GLENDALE, Ariz. -- A leaping home run robbery over the wall is an achievement that Julio Rodríguez badly wants to add to his Major League résumé, even if it’s in an exhibition environment and not the final out of the World Series.

So when the Mariners’ star center fielder saw a sky-high fly ball sailing towards the warning track in left-center field during the third inning of Monday’s Cactus League game against the White Sox, he went all in on the attempt -- but instead of ball meeting leather, it was body meeting wall. Rodríguez came up inches short of the snag while slamming his right arm and right shoulder into the barrier, carried by the momentum of his 6-foot-3, 228-pound frame.

With the wind knocked out of him, Rodríguez put both hands on his knees before gathering himself and flashing his trademark grin to indicate that he was fine.
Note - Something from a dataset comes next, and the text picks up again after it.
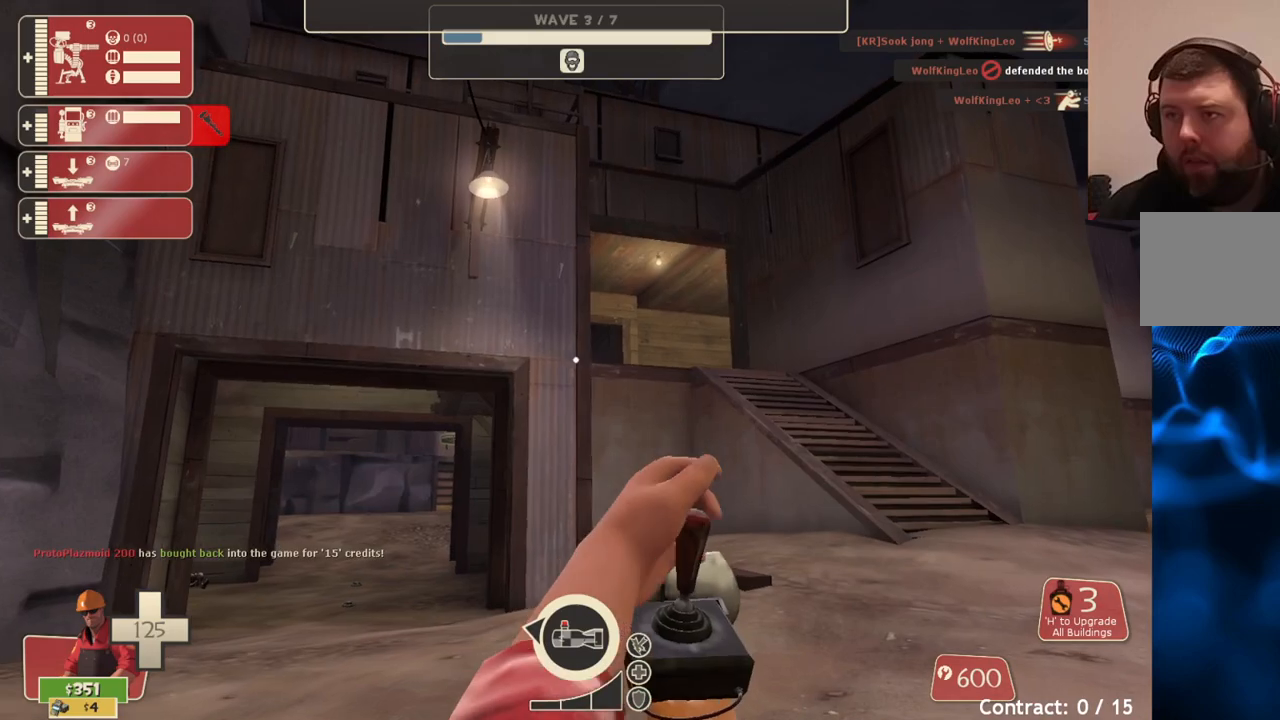
{"buttons": [], "left_stick": "up-right", "right_stick": "center", "events": [[83, "right_stick", "right"], [217, "right_stick", "center"], [250, "R1", "down"], [367, "R1", "up"]]}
He remained in the game for the rest of the third inning but was pulled for Cade Marlowe in the fourth, before the rest of Seattle’s starters departed.
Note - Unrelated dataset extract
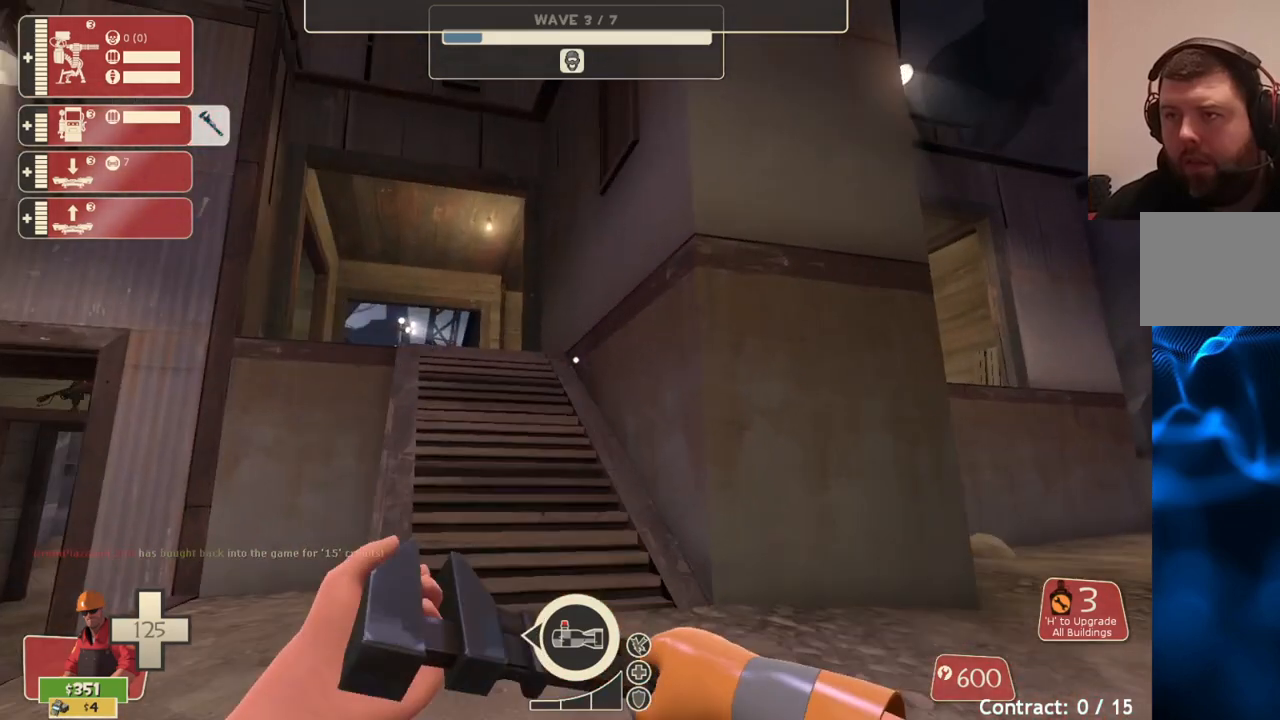
{"buttons": [], "left_stick": "up", "right_stick": "left", "events": [[17, "left_stick", "up"], [500, "right_stick", "left"]]}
Rodríguez said later that all was well. But the sequence shifted focus to whether he was venturing toward the wrong side of the line between utilizing his elite athleticism and risking injury -- especially in an inconsequential Spring Training game.

“I'm never going to slow that down,” Rodríguez said. “I feel like as my body allows me to do so, I'm going to be running out there and just doing all the things that I'm capable of.”

Because of his relentless preparation and conditioning, having transformed himself from a pudgy corner outfielder into a five-tool player at a premium position, Rodríguez believes that his skill set is an attribute that few possess. Coupling that athleticism with his baseball acumen, widely touted as advanced for his age, the 22-year-old insists that he’s not playing with reckless abandon, but rather calculated intent.

“I feel like I totally use my abilities whenever I have the opportunity of doing so,” Rodríguez said. “I'm not always going out there reckless. I just feel like if a play comes to me, I'm ready for it, instead of always going out of control and kind of reckless in a way. I feel I prepare myself so every time that I ask my body to do something, it's going to go out there and do it. So I feel like that's kind of what I manage, just kind of being smart, but at the same time, knowing that whenever a play is going to come like that, I'm ready to go.”

Playing with such exuberance -- both athletically and through his personality -- are what makes Rodríguez one of MLB’s brightest young stars. He’s not just a baseball player, but “an entertainer,” as Mariners manager Scott Servais said at the outset of camp. And if Monday’s effort was a sign of what's to come, he’s going to go all out in the upcoming World Baseball Classic.

“No issues with [his health] and certainly never an issue with his effort,” Servais said after Monday’s 10-1 loss. “That’s what makes Julio, Julio. He’s a really good kid, a great player. Let him go do his thing. He’s really in tune. He’s an advanced player for his age.”

Monday’s sequence turning into a dissection of Rodríguez’s playing style -- especially with Rodríguez coming away fine -- is perhaps equally due to his prominence, his importance to the Mariners and the fact that the play seemed somewhat familiar to some of his past injuries, when he has hurt himself by sliding too hard or diving too aggressively.

Rodríguez missed four games coming out of last year’s All-Star break with a sore left wrist immediately after his electric Home Run Derby performance. He first aggravated the wrist sliding headfirst on a stolen-base attempt two days before the Derby. He later broke his left pinkie in Game 3 of the American League Division Series legging out a double, also sliding headfirst. Going back to 2020, he fractured his left wrist diving forward on a catch attempt during a baserunning drill at the Summer Camp ahead of the COVID-impacted season.

Rodríguez has become smarter since those injuries. He’s no longer diving for balls in front of him, instead sliding towards them. He also curbed his stolen-base attempts, in part, due to health risks. He has learned how to maintain his body after experiencing the demands of his first full MLB season.

But overall, Rodríguez plays with flair. And if there’s a home-run robbery to be had, he intends to make the play.

“I know I'm going to go run into the wall,” Rodríguez said. “I know I'm going to dive for plays. I know I'm going to go there and round the bases hard and do what I can. But I feel like that's whenever the situation that it’s called for. It's not that I'm going to be doing things out of place.”